The solid oxide fuel cell industry chain mainly includes single cells and upstream materials, stacks and auxiliary equipment (BOP), system integration and application parts. At the battery level, several units in China have mastered the large-area single-cell mass production technology, and the durability can reach tens of thousands of hours, Chaozhou Three-Circle is particularly outstanding. In terms of battery stacks, Chinese companies are still relatively extensive in terms of battery structure design and single-cell assembly.

The battery seal and the bonding strength of the connector still have problems such as instability in the long-term operation of the battery, which largely affects the service life of the solid oxide fuel cell system. For example, the current level in China is about thousands of hours to 10,000 hours, but the expectation of commercialization of solid oxide fuel cell systems is more than 10 years.
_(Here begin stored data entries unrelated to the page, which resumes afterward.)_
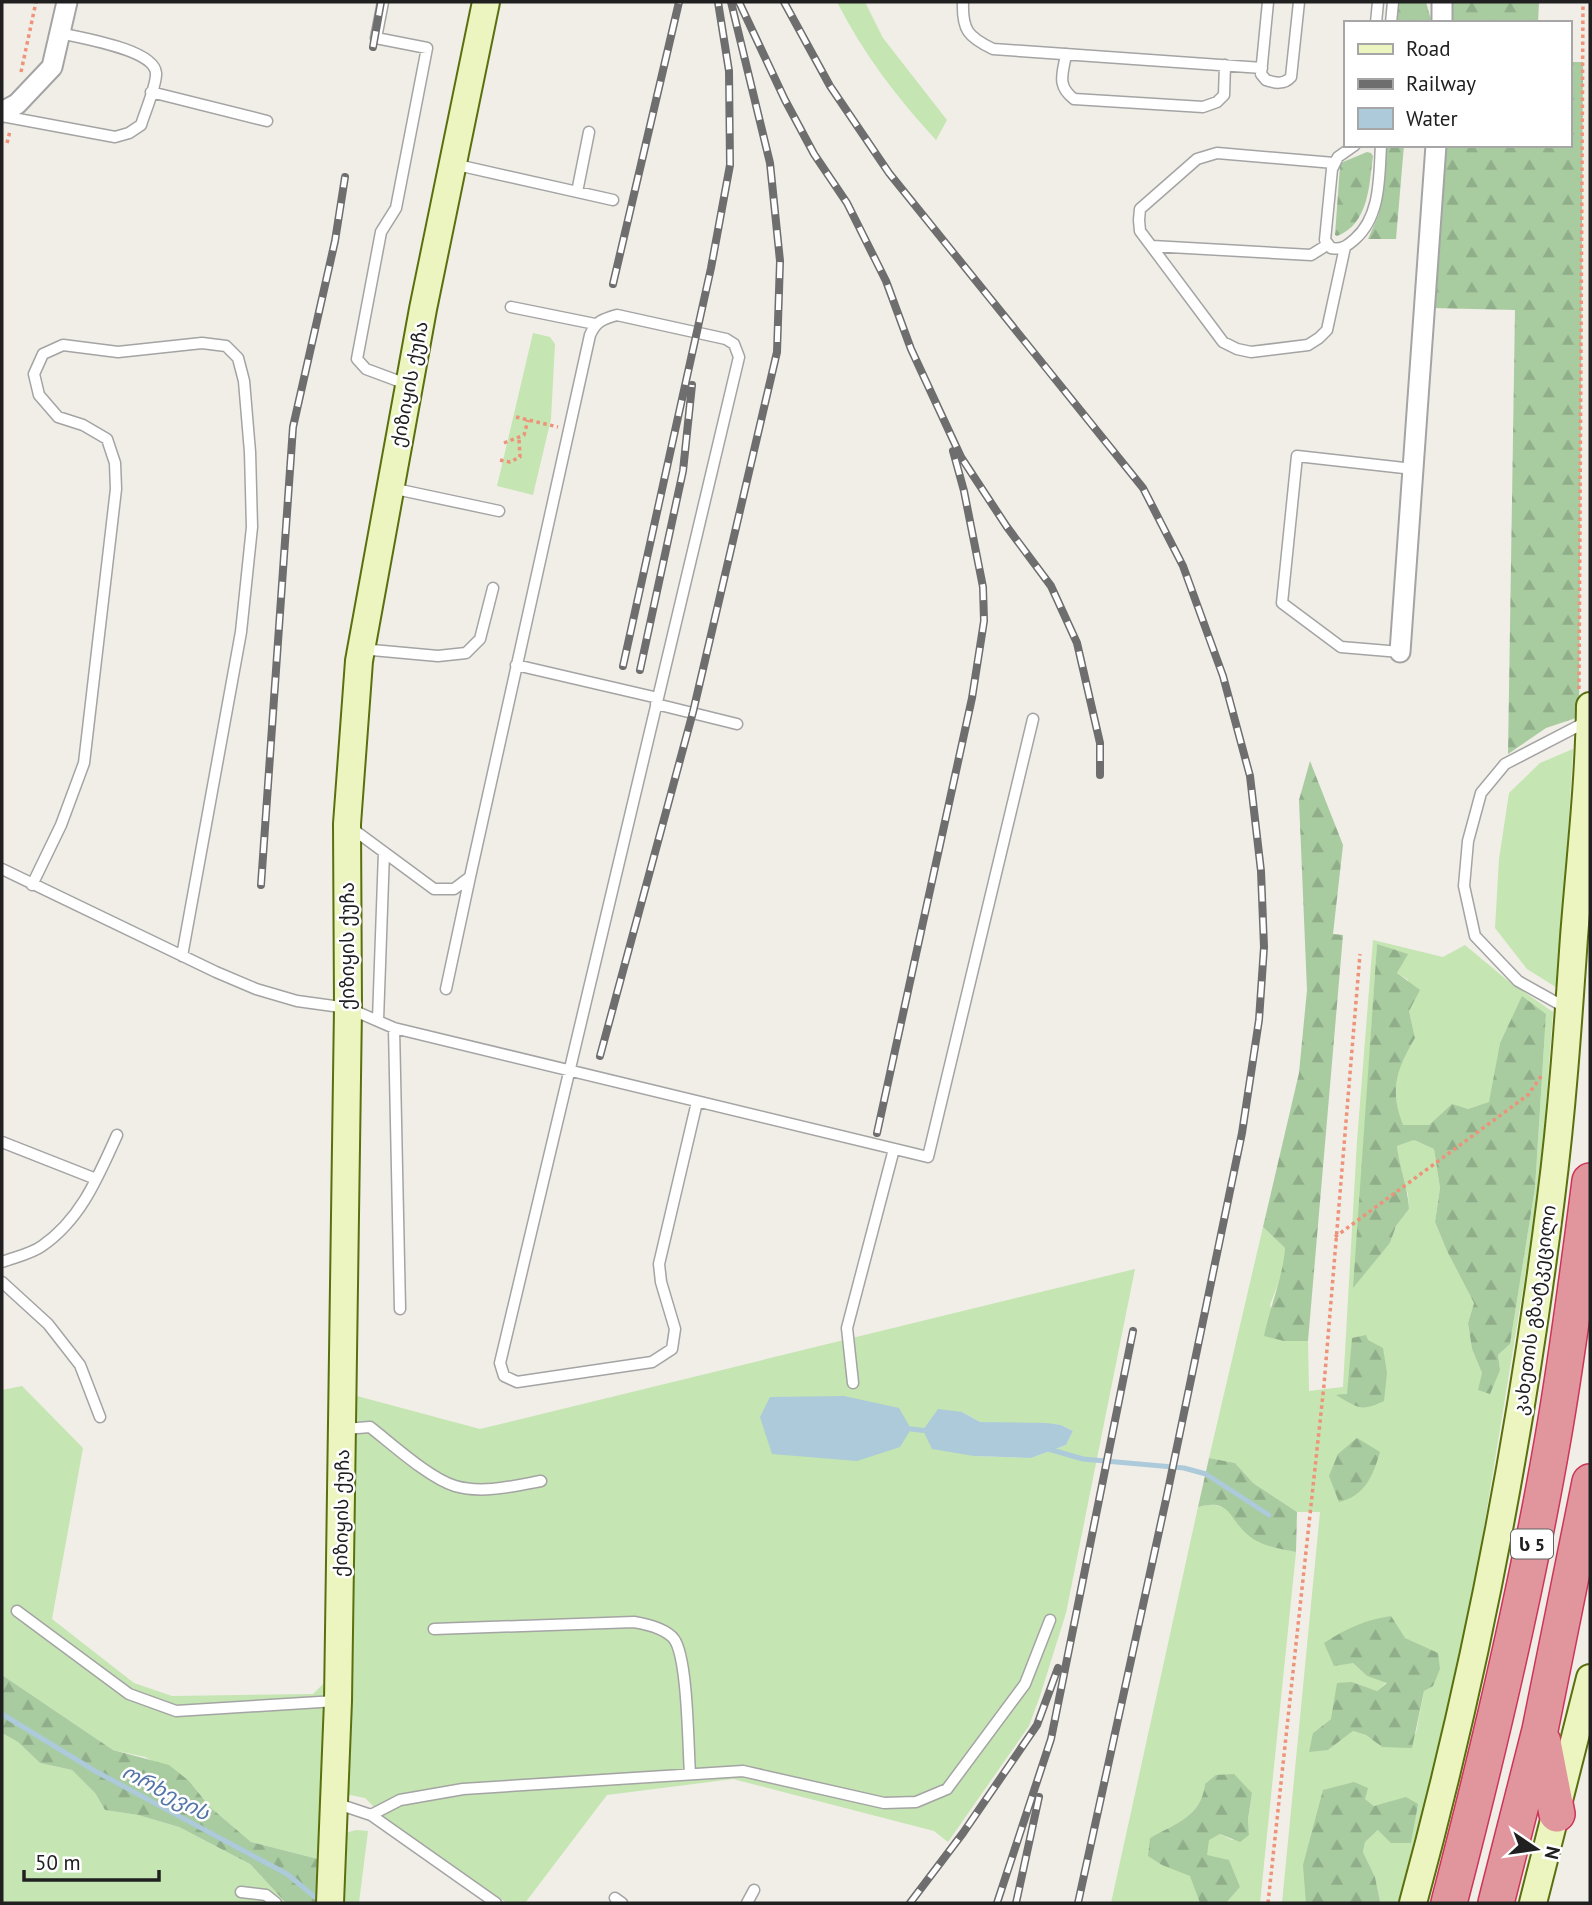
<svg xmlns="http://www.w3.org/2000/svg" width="1592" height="1905" font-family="'PT Sans','Noto Sans Georgian',sans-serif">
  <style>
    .grass { fill: #c5e5b2; fill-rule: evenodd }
    .forest { fill: url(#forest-firs) }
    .water { fill: #accad9 }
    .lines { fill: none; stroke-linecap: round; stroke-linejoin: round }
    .stream { stroke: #accad9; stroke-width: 5 }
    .lane-casing { stroke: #a4a4a4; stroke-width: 13 }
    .street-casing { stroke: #a4a4a4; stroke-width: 23 }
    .secondary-casing { stroke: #5a700e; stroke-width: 30 }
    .highway-casing { stroke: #cd3558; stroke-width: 38 }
    .path { stroke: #ee937a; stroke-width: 3.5; stroke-dasharray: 3.5 3.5; stroke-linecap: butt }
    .lane { stroke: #fff; stroke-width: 10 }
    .street { stroke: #fff; stroke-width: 19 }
    .secondary { stroke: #ecf5c0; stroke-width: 26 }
    .highway { stroke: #e0969c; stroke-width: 35 }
    .rail-casing { stroke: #6e6e6e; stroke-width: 8 }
    .rail { stroke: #fff; stroke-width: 5; stroke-dasharray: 16; stroke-linecap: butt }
    .labels { text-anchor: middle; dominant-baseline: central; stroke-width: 5; stroke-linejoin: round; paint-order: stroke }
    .shield { fill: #fff; stroke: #636363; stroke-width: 2 }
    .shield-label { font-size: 18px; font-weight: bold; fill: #202020 }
    .street-label { font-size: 19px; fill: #202020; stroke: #fff }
    .water-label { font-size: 21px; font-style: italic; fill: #5475a8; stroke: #fff }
  </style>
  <defs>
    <pattern id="forest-firs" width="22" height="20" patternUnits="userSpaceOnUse" patternTransform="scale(1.75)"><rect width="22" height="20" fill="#a8cba0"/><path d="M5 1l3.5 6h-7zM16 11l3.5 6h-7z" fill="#90ae8a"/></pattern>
  </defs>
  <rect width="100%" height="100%" fill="#f0eee7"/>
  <path class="grass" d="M837,2h28l18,36 64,82 -11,20c-39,-42 -73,-87 -99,-138z
    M533,333l17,4 5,7 -4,75 -18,76 -36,-9z
    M1573,749l-14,240 -32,-20 -32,-41 4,-69 10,-66 31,-30z
    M1373,940l70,17 22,-12 42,35 46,32 -13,173 -69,421 -50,222 -21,75h-21l1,-2 -5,-24 -12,-25 2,-10 13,-12 33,13 2,-15 -29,-24 -10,2 -9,-7 -59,104h-24l38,-391h-23l-44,-29 -18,-20 -26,-5 54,-231 22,21 -1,21 -14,36 14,36h24l1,50 34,-4 14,-246zM1377,944l30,10 -10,19 11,7 1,31 6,27c-19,32 -25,50 -13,87h27l23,-20 16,4 22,-7 10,-59 22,-46 24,17 -11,174 -25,156 -12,11 2,15 -21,20 3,-17 -10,-24 -4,-26 6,-20 -27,-52 -12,-29 5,-34 -6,-39 -20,-9 -17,6 3,28 8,20 1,15 -13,17 -6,17 -36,43zM1405,1638l33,16 -14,37 -8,42 -34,14 -16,-12 -13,-4 -25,19 -15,-17 18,-14 21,-37 25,9 10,-9 -20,-6 -14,-13z
    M1135,1269l-69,344 -26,83 -11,30 -81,116 -14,-11 -201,-52 -126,16 -82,108h-18l-121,-84 -21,-21 -20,-4 12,-398 123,33zM962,1412l18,10 81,3 12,6 -7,14 -35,13 -57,-2z
    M22,1386l61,62 -31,171 82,64 38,13 141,-2 10,-10 -1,176 -71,-18 -41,-35 -21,-26 -44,-24 -32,-7 -111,-75v-285z
    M1210,1504l17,4 21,27 23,11 25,6 -36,351h-34l14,-16 -34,-31 2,-16 12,-6 12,6 17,-5 -1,-16 4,-26 -47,-9c-4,33 -29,39 -55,54l12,27 29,10 9,28h-89l87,-396z
    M2,1733l16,9 22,21 32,7 23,23 10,17 33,5 41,12 71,37 36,39h-284z
    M356,1830l12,1 -9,72h-16l2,-70z"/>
  <path class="forest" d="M1396,2h30l6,21h-37z
    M1451,2h88l-1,21h-87z
    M1569,62h14l-4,655 -33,11 -38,26 7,-444 -83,-2 12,-163h125z
    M1385,145h19l-8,94h-28l11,-25z
    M1367,152l4,1 2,3c-4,29 -4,68 -36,80l-2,-1 5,-69 3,-4z
    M1310,761l33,84 -10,89 10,1 -35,406h-24l-20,-5c6,-30 19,-58 21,-88l-22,-21 36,-154 8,-83 -8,-190z
    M1377,944l31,10 -11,19 23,17 -11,21 6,27c-18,31 -26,51 -12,87h26l23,-21 16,5 21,-7 11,-59 22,-47 24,18 -11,174 -25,156 -12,11 2,15 -10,24 -12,-4 4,-17 -10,-24 -4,-26 6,-20 -27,-52 -12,-29 5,-34 -6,-39 -20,-9 -17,6c2,22 11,41 12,63l-13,17 -6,17 -37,45z
    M1366,1335l2,5 15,8 4,25 -3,28c-23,11 -26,7 -48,-6l11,-1 5,-56z
    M1357,1438l23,14c-7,24 -15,44 -41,50l-10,-26 9,-22z
    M1209,1458l26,5 18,20 44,29 -1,40c-15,-3 -36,-6 -48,-17 -20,-17 -17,-37 -50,-28z
    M1391,1616l14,22 33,15 2,16 -7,17 -9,5 -12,57 -30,-1 -16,-12 -13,-4 -25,19 -19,2 4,-19 18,-14 6,-36 15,-1 25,9 10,-8 -20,-7 -14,-13 -19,3 -10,-23c23,-15 41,-23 67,-27z
    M2,1675l111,75 56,15 20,16 21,26 41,35 71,18 -2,43h-34l-36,-39 -71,-37 -41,-12 -33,-5 -10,-17 -23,-23 -32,-7 -22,-21 -16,-9z
    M1234,1774l18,19 -4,26 1,16 -9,7 -20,-8 -11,6 -2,15 22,5 11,27 -14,16h-26l-10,-27 -28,-11 -14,-9 2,-18c26,-15 51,-21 55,-54l11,-9z
    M1354,1782l14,6 -3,11 9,7 32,-9 12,7 -7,39h-20l-13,-13 -13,12 -2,10 12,25 5,24 -1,2h-73l-3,-38 20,-75z"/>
  <path class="water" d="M844,1396l55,12 12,21 -11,18 -43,14 -85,-7 -12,-37 10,-20z
    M938,1409l24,3 18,10 66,1 15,2 12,6 -7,14 -35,13 -57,-2 -42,-7 -9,-19z"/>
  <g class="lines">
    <path class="stream" d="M911,1429l17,2
      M1045,1448l38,11 101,9 22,6 63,41
      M2,1714l93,57 192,103 28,23"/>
    <g class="lane-casing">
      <path id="lane" d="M383,2l-7,36 51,10 -31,160 -15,24 -24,127 9,10 43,16
        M963,2c-1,28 5,35 30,47l269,19
        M1268,2l-7,72 5,6c9,3 18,5 25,-3l8,-75
        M1376,23l2,-21
        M1391,23l2,-21
        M1066,54c-3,20 -10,31 8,45l129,8 14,-5 7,-7 1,-30
        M151,92l116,29
        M2,116l113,21 14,-4 12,-8c4,-13 16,-41 15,-52 -2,-24 -76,-35 -96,-40
        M1355,145l-17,12 -6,12 -7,71 6,8c11,2 16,-2 24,-9 26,-23 24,-62 26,-94
        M1334,163l-117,-10 -20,6 -57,50 -1,11 1,11 83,111 14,7 14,3 57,-7 11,-7 8,-8 18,-83
        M453,164l160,36
        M577,192l12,-60
        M1152,246l159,9 16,-10
        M511,307l84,17
        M391,488l108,23
        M361,649l77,7 28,-3 14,-14 13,-51
        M1400,652l-59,-5 -59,-44 15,-147 116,13
        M516,665l142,33
        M656,704l81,20
        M350,827l84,62h20l16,-12 120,-542c6,-14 13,-16 27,-20l109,24 8,5 5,13 -239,1006 4,13 13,6 135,-20 20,-13 3,-20 -14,-47 -2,-18 38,-162
        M2,869l214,103 40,17 41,12 51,7 46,20 534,129 105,-438
        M32,885l29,-60 23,-62 32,-274 -1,-26 -8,-24 -24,-14 -25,-8 -19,-22 -5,-21 9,-20 20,-9 55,7 84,-9 24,3 12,12 6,23 6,71 2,75 -11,105 -59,324
        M446,989l24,-112
        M1568,1009l-50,-28 -43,-45 -11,-50 4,-45 13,-48 24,-29 81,-42
        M378,1020l6,-168
        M394,1028l6,281
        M2,1142l94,37
        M2,1262c13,-5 29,-8 40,-16 39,-27 56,-69 75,-111
        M2,1282l46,42 32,41 20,52
        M853,1383l-6,-55 47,-179
        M345,1429l25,-2c22,17 59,51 85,59 27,8 59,0 86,-5
        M17,1611l112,83 47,17 160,-10
        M434,1629l200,-7c12,2 32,7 40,17 14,19 14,108 16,135
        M335,1803l36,12 125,88
        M371,1815l29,-15 63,-11 280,-18 141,32 32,-1 31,-13 78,-105 25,-64
        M241,1892l25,3 10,8
        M615,1898l7,5
        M747,1903l7,-13"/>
    </g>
    <g class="street-casing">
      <path id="street" d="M1442,23v-21
        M2,112l15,-8 35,-37 15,-65
        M1400,652l36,-507"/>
    </g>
    <g class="secondary-casing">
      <path id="secondary" d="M330,1903l8,-202 10,-693 -1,-184 12,-163 64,-352 63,-307
        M1413,1903c63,-231 108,-467 138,-705 11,-86 17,-173 23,-261 6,-76 15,-154 16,-231
        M1533,1903l57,-225"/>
    </g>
    <g class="highway-casing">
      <path id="highway" d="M1543,1742l14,72
        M1449,1903c40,-154 77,-309 104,-465 15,-86 26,-172 37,-257
        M1496,1903l44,-173 50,-248"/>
    </g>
    <path class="path" d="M21,72l15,-70
      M7,143l3,-12
      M516,417l42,10
      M504,443l20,-8 4,-15
      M500,460l10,2 10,-5 -1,-18
      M1579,689l4,-687
      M1335,1237l193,-142 14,-20
      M1268,1903l56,-518 36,-431"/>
    <use href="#lane" class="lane"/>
    <use href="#street" class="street"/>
    <use href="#secondary" class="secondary"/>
    <use href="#highway" class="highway"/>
    <g class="rail-casing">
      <path id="rail" d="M739,2l46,98 29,54 33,49 39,78 25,68 50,108 46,70 44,59 26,57 23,100v32
        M784,2l46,84 59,87 254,315 40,78 40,110 27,100 11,95 3,76 -5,73 -17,113 -75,362 -89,408
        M373,47l8,-45
        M613,284l66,-282
        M623,666l88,-398 19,-103 -1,-94 -11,-69
        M640,670l43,-199 9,-86
        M261,885l32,-458 42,-186 10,-64
        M600,1056l93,-344 84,-360 3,-91 -10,-98 -39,-161
        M877,1133l95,-435 12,-77 -1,-34 -19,-96 -11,-40
        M910,1903l53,-70 74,-108 21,-57
        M997,1903l54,-164 82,-408
        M1016,1903l23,-106"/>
    </g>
    <use href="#rail" class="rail"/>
  </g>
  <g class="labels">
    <rect class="shield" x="1511" y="1529.5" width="42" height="29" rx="5"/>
    <g class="shield-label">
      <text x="1532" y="1544">ს 5</text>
    </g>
    <g class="street-label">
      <text transform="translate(409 384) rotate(-79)">ქიზიყის ქუჩა</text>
      <text transform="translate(347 946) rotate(-90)">ქიზიყის ქუჩა</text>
      <text transform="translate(1534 1310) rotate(-82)">კახეთის გზატკეცილი</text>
      <text transform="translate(341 1513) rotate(-89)">ქიზიყის ქუჩა</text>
    </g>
    <g class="water-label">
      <text transform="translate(166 1792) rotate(28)">ორხევის</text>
    </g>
  </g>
  <rect width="1592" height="1905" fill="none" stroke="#202020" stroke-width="7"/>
  <rect x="1344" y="21" width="228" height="126" fill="#ffffff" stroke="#a6a6a6" stroke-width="2"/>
  <rect x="1358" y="44" width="35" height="10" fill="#ecf5c0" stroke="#a6a6a6" stroke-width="2"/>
  <text x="1406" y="56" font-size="21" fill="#202020">Road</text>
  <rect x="1358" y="79" width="35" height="10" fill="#6e6e6e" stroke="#a6a6a6" stroke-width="2"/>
  <text x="1406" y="91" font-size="21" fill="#202020">Railway</text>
  <rect x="1358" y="108" width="35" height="21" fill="#accad9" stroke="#a6a6a6" stroke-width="2"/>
  <text x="1406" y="126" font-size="21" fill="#202020">Water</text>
  <g transform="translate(1536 1849) rotate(103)" stroke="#ffffff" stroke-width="5" paint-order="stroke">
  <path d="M0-5L12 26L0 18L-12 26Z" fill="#202020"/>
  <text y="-10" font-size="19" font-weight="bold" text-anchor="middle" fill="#202020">N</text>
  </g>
  <path d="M24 1870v10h135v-10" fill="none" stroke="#202020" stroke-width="3.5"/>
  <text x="35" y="1870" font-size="21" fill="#202020" stroke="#ffffff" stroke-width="5" paint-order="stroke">50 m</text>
</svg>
On the stack auxiliary system (BOP), including pre-reformer, heater, compressor, voltage regulator, inverter, heat exchanger, etc., At present, there is no professional production company in China, the main reasons are: the solid oxide fuel cell market has not yet started, the enthusiasm of setting foot in enterprises is not high, and there are not many enterprises participating in the development and industrialization of solid oxide fuel cell;

There is a lack of corresponding supporting policies, and the subsidy is less than that of countries such as Europe and the United States. In addition to the supporting parts (BOP) industry chain issues, there are also system efficiency optimization issues, high-power system construction issues, and battery life issues.